Il conflitto in Sudan tra l’esercito di Abdel Fattah al Burhan e le milizie di Mohamed Hamdan “Hemeti” Dagalo potrebbe estendersi prima o poi anche alla Libia, un dossier prioritario per la politica estera dell’Italia. Una fonte libica ha riferito ad “Agenzia Nova” che sarebbe fallito “un tentativo di stabilire un ponte aereo diretto tra il sud della Libia e il Sudan”, dopo che i ribelli hanno perso il controllo di alcune basi militari sudanesi. In particolare, secondo la fonte, “ci sono stati tre voli, tra domenica e martedì, non per andare in Sudan ma per scaricare armi e munizioni a Kufra, nel sud-est della Libia, che sono state poi trasportate via terra oltre il confine”. “Agenzia Nova” ne ha parlato con due esperti libici: Emadeddine Badi, analista del Global Initiative Against Transnational Organized Crime, e Tarek Megerisi, senior policy fellow presso l’European Council on Foreign Relations (Ecfr).

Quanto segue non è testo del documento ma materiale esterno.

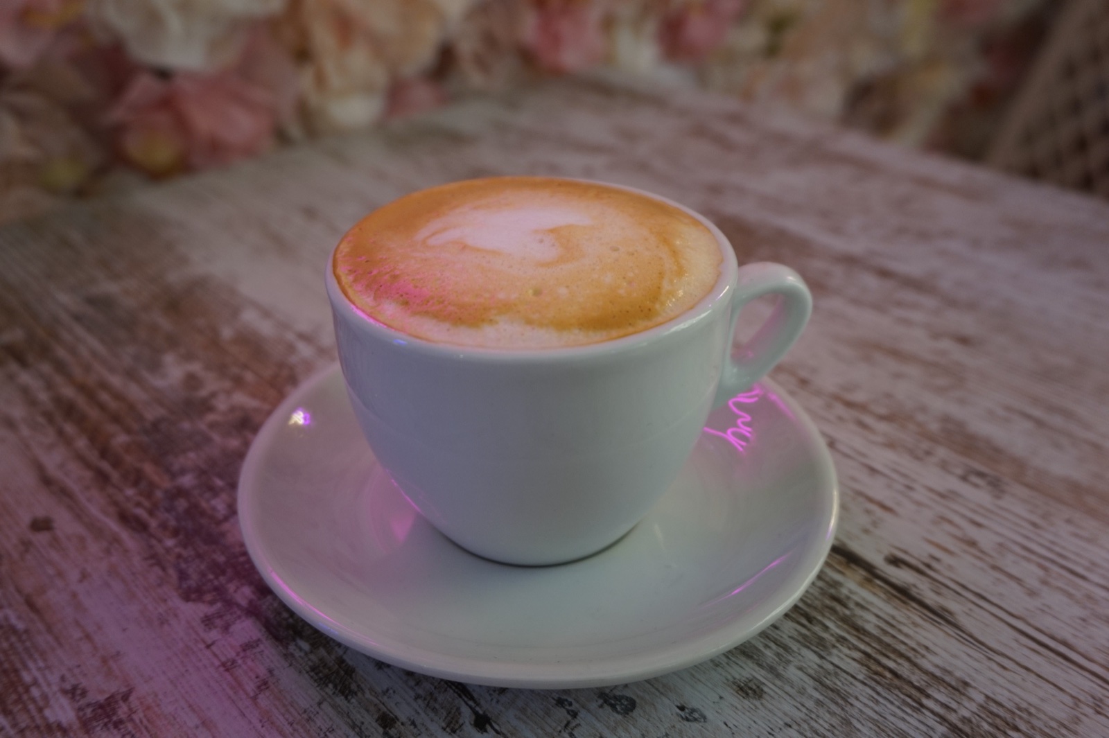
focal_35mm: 32
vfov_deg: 41.7
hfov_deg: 59.5
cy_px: 369
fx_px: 970
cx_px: 554
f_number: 4
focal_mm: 21
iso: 320
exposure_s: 1/60
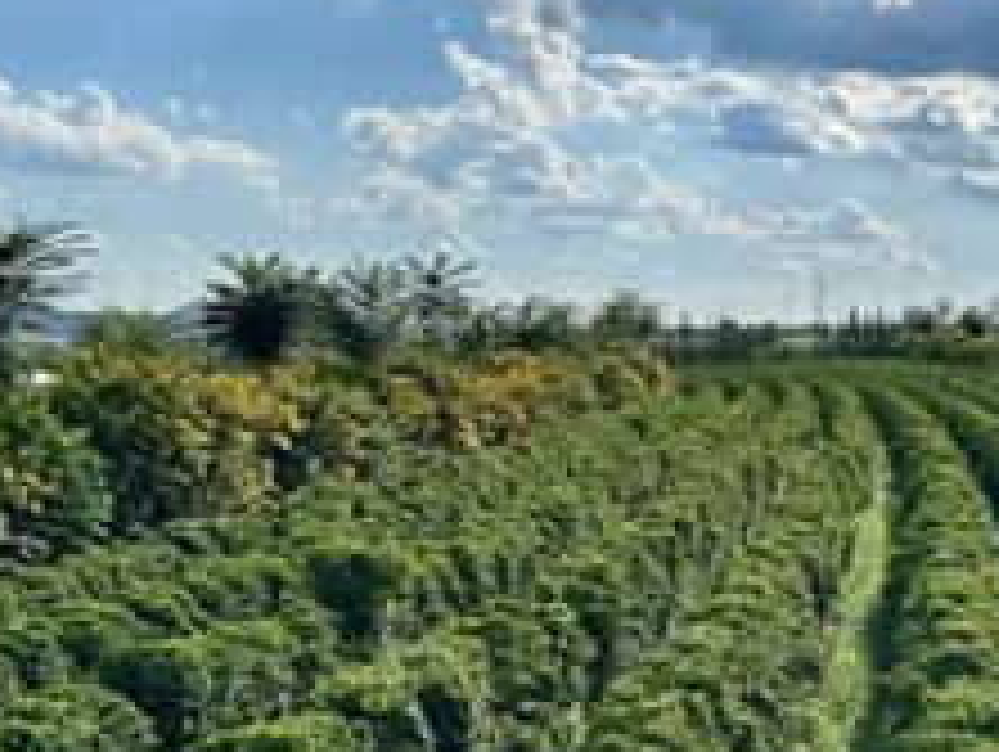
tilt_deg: -4.5
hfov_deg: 23.3
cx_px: 747
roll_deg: -1.1
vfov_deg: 17.7
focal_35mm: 83
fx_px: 2398
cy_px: 522
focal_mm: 6.86
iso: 80
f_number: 1.78
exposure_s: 1/9709
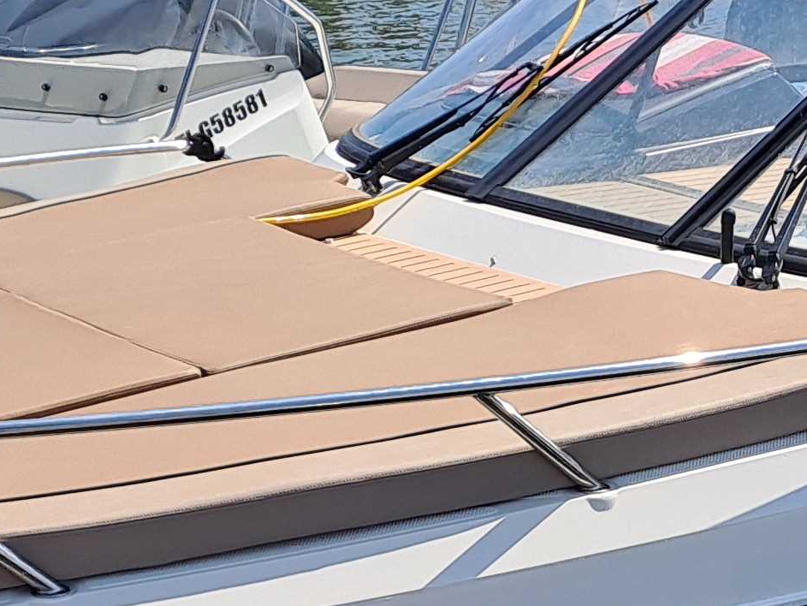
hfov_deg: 18.5
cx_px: 550
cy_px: 461
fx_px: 2472
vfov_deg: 13.9
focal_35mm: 106
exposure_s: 1/1969
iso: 32
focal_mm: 4.65
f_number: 1.8
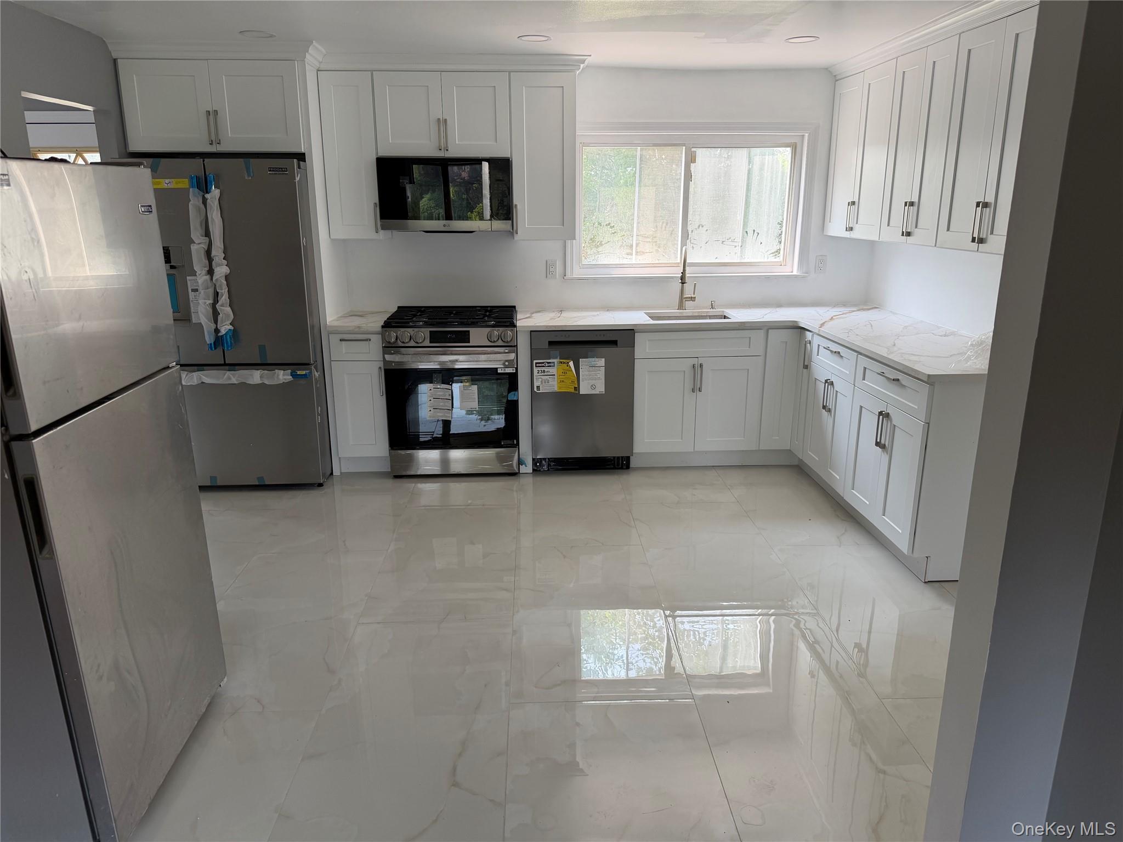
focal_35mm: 24
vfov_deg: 56.8
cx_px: 562
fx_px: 779
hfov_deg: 71.6
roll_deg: +0.7
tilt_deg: -15.4
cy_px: 421
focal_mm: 6.76
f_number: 1.78
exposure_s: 1/182
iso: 80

“Finora non vedo alcun un segno di ricaduta in Libia. Tuttavia, se le cose in Sudan dovessero andare per le lunghe, il generale Haftar e i suoi alleati potrebbero essere coinvolti: il che potrebbe cambiare l’equilibrio di potere e avere un numero qualsiasi di effetti a catena sul conflitto libico”, ha detto Megerisi. Anche secondo Badi, la crisi in Sudan potrebbe estendersi anche in Libia, anche se non subito. “Potrebbe esserci uno ‘spillover’ in Libia se il conflitto sudanese si protraesse e se i gruppi ‘a scopo di lucro’ allineati con l’Esercito nazionale libico decidessero che è più redditizio essere coinvolti nei combattimenti in Sudan. Ma finora non vedo nulla di immediato al livello interno in Libia”, ha detto Badi. Vale la pena ricordare che nel Paese nordafricano sono presenti combattenti mercenari sudanesi e ciadiani, in un numero quantificabile di qualche migliaio, dislocati nel sud della Libia e attivi per lo più tra i ranghi delle forze del generale Khalifa Haftar, comandante della Brigata dell’Esercito nazionale libico (Lna).
Secondo Badi, al confine tra Libia e Sudan “le cose stanno già cambiando”. La 128esima Brigata dell’Lna del generale Haftar, uomo forte della Cirenaica, “ha da tempo assunto il controllo di alcune aree precedentemente presidiate dalle Brigate Subul Al Salam”, a loro volta guidate dal salafita radicale Abdul Rahman Hashem, “a ridosso del confine sudanese e del triangolo tra Ciad, Sudan Libia”, ha detto Badi ad “Agenzia Nova”. Non solo. “Ci sono dei collegamenti tra Hemeti e Haftar”, ha confermato Badi. Secondo il quotidiano statunitense “Wall Street Journal”, i due generali si sono già aiutati a vicenda in passato. In particolare, il generale sudanese ha inviato combattenti per aiutare Haftar durante il tentativo, fallito, di impadronirsi della capitale libica Tripoli nel 2019. Ancora oggi, i miliziani sudanesi affiliati al generale Dagalo svolgono funzioni di guardia nelle strutture militari dell’Lna. Haftar e Hemedti sono, inoltre, alleati con gli Emirati Arabi Uniti, Paese che ha sostenuto Haftar militarmente in Libia e che avrebbe reclutato gli uomini di Hemeti per combattere in Yemen, teatro di un conflitto civile dal 2014.
L’Egitto, invece, ha allacciato legami molto stretti con il Consiglio sovrano del generale al Burhan, effettuando frequenti esercitazioni militari congiunte, l’ultima delle quali a inizio aprile presso la base navale di Port Sudan. “Non credo che egli egiziani controllino ciò che Haftar può fare”, riferisce Badi, spiegando anzi come l’Egitto dipenda sempre più da Haftar per la difesa del suo fianco occidentale. “Il suo sostegno (di Haftar) alle Rsf è probabilmente orchestrato in modo indipendente, oppure fatto per conto o in coordinamento con gli Emirati Arabi Uniti”, ha concluso l’esperto.